--- DOCUMENT EXTRACT ---

14th Commander of the Royal Brunei Land Forces
- In office 9 June 2023 – 10 January 2025
- Monarch: Hassanal Bolkiah
- Deputy: Muhammad Wata
- Preceded by: Saifulrizal Abdul Latif

Personal details
- Born: Brunei
- Spouse: Rozedah Sulaiman
- Education: Royal Military Academy Sandhurst; Australian Defence College; Malaysia Armed Forces Defence College;
- Profession: Military officer

Military service
- Allegiance: Brunei
- Branch/service: Royal Brunei Land Force
- Years of service: 1996–2025
- Rank: Brigadier General
- Unit: Second Battalion RBLF RBLF Headquarters Joint Force Headquarters
- Commands: Officer Cadet School RBAF Third Battalion RBLF Chief of Staff RBLF Royal Brunei Land Forces

= Shanonnizam Sulaiman =

Bruneian military officer

Mohammad Shanonnizam bin Sulaiman, simply known as Shanon, is a Bruneian military officer who served as the fourteenth commander of the Royal Brunei Land Force (RBLF) from 2023 to 2025.

--- SUPPLIED DATA ---

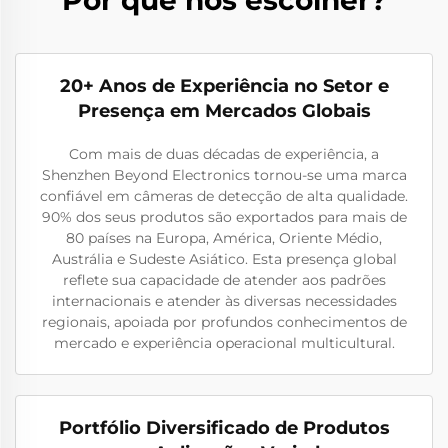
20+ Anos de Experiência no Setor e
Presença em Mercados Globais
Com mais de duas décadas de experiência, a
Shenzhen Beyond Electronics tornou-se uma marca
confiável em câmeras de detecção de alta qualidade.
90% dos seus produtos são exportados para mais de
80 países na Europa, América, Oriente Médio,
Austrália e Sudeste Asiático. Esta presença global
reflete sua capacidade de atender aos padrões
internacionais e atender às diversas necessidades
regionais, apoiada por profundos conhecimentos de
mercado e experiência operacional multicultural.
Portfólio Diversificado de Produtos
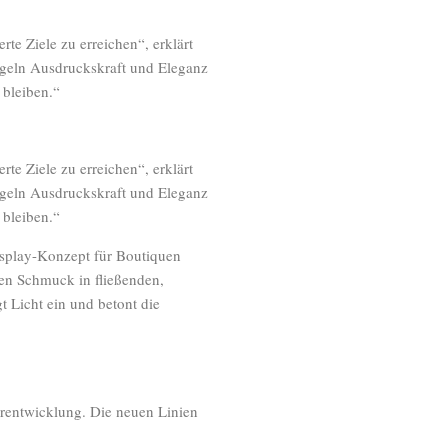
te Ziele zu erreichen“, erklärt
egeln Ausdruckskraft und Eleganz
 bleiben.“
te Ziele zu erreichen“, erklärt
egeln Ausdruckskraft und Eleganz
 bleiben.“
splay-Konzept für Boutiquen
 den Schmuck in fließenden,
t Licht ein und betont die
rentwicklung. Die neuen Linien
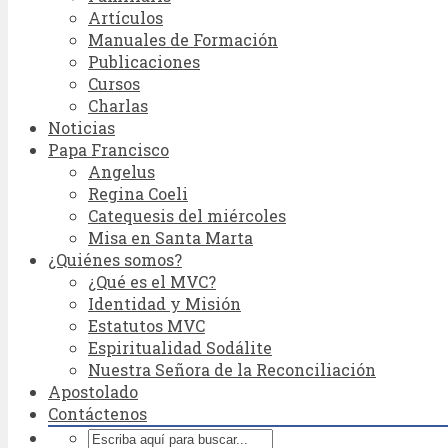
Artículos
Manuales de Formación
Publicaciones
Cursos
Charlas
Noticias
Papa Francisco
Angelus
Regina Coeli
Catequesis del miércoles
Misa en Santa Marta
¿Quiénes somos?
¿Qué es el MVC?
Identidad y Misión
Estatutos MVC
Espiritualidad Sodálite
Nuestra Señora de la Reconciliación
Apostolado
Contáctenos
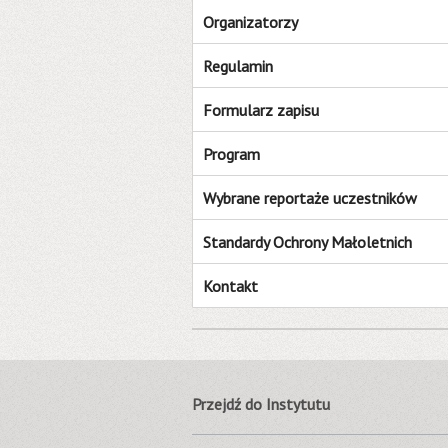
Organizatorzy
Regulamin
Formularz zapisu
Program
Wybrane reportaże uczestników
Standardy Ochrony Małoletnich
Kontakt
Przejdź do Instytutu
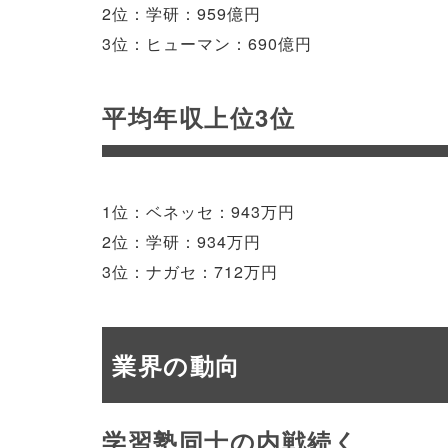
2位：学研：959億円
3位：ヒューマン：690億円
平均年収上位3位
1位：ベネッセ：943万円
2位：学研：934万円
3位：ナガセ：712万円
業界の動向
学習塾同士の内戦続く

---
--- SUPPLIED DATA ---

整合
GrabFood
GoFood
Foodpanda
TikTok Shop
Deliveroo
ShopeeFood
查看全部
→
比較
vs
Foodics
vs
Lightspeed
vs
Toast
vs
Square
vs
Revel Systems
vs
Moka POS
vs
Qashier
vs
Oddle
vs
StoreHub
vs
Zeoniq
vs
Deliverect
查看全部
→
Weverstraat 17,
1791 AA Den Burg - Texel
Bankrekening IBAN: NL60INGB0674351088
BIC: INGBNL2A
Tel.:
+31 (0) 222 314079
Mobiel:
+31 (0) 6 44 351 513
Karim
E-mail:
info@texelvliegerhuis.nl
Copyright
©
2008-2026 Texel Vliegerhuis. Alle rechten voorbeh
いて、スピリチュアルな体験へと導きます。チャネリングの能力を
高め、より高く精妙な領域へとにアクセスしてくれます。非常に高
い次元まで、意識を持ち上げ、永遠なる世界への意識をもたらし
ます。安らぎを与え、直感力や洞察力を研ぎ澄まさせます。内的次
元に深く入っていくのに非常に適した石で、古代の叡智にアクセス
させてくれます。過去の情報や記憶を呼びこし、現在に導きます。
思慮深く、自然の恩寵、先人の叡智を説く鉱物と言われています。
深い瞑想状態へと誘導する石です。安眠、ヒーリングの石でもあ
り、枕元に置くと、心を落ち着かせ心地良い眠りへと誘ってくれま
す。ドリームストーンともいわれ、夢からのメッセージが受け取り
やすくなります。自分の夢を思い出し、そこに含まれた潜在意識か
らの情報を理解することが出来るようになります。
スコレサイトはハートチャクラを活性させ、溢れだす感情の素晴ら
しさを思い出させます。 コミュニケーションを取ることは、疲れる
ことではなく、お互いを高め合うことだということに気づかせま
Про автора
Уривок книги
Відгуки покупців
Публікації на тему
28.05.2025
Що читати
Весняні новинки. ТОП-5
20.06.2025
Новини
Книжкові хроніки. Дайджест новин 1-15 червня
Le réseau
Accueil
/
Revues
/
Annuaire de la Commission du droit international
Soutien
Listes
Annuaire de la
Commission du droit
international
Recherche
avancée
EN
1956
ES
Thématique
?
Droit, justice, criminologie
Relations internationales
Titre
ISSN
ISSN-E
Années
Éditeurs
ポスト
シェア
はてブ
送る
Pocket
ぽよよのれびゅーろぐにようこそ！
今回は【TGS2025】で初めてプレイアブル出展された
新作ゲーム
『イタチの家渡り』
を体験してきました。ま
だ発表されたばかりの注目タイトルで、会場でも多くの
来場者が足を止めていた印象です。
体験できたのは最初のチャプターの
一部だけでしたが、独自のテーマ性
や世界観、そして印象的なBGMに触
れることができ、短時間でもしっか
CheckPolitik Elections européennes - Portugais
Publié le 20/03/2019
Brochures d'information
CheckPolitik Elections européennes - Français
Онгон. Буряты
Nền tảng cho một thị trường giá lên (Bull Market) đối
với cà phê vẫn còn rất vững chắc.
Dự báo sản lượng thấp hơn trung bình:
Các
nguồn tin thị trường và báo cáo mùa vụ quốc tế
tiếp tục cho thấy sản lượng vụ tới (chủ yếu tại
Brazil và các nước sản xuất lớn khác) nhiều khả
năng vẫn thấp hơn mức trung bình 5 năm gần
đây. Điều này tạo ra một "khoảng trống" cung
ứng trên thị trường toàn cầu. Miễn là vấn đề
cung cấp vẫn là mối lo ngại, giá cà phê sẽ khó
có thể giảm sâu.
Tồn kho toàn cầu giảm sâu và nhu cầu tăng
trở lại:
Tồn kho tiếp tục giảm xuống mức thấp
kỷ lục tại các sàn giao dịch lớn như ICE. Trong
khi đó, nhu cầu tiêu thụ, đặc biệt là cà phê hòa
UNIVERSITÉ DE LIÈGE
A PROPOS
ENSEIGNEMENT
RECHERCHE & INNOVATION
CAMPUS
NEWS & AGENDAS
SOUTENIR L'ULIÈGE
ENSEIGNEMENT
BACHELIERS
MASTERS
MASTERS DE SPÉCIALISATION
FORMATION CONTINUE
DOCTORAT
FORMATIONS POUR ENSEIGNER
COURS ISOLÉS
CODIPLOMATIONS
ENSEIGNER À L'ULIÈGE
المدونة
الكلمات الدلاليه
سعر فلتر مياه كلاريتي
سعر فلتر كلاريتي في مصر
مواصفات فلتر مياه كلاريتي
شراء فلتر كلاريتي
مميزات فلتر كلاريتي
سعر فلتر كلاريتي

---
--- SUPPLIED DATA ---

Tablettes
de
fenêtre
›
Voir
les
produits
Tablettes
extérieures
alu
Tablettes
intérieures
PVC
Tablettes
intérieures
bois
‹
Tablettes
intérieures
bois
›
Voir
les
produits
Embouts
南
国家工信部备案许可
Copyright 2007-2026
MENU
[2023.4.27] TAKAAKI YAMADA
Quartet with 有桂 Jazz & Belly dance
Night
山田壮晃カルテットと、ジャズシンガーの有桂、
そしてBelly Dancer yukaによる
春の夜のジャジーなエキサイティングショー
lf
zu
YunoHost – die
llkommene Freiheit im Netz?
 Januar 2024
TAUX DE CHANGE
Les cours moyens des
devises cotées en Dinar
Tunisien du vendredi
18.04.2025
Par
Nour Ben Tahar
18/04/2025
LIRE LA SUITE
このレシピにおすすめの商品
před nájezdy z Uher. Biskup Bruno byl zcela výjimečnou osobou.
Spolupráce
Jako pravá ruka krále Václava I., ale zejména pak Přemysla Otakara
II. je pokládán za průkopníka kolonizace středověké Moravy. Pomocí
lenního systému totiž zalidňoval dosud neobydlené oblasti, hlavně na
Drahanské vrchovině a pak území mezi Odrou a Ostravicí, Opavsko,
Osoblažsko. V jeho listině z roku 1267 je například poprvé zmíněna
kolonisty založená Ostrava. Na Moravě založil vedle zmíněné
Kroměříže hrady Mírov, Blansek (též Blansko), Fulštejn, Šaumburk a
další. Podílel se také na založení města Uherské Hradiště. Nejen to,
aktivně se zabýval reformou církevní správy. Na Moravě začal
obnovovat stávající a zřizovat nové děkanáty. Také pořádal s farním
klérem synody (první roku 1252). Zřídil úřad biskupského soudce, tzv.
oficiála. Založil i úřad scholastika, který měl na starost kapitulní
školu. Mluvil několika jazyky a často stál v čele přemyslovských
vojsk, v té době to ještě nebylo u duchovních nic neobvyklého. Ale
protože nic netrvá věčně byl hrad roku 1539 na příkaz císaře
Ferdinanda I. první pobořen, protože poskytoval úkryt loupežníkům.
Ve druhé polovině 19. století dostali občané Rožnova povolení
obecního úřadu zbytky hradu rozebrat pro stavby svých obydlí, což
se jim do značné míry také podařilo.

---

[WHAT THIS EXERCISE ASKS]
a: In the Shanonnizam Sulaiman profile, who is listed as his spouse?
b: Rewrite the rows of the collected data between the line holding "20+ Anos de Experiência no Setor e" and the line holding "rentwicklung. Die neuen Linien", inclusive, replacing "Eleganz" with "Anmut". Leave the pictures out.

[RESPONSE LIST]
a: Rozedah Sulaiman

b:
20+ Anos de Experiência no Setor e
Presença em Mercados Globais
Com mais de duas décadas de experiência, a
Shenzhen Beyond Electronics tornou-se uma marca
confiável em câmeras de detecção de alta qualidade.
90% dos seus produtos são exportados para mais de
80 países na Europa, América, Oriente Médio,
Austrália e Sudeste Asiático. Esta presença global
reflete sua capacidade de atender aos padrões
internacionais e atender às diversas necessidades
regionais, apoiada por profundos conhecimentos de
mercado e experiência operacional multicultural.
Portfólio Diversificado de Produtos
te Ziele zu erreichen“, erklärt
egeln Ausdruckskraft und Anmut
 bleiben.“
te Ziele zu erreichen“, erklärt
egeln Ausdruckskraft und Anmut
 bleiben.“
splay-Konzept für Boutiquen
 den Schmuck in fließenden,
t Licht ein und betont die
rentwicklung. Die neuen Linien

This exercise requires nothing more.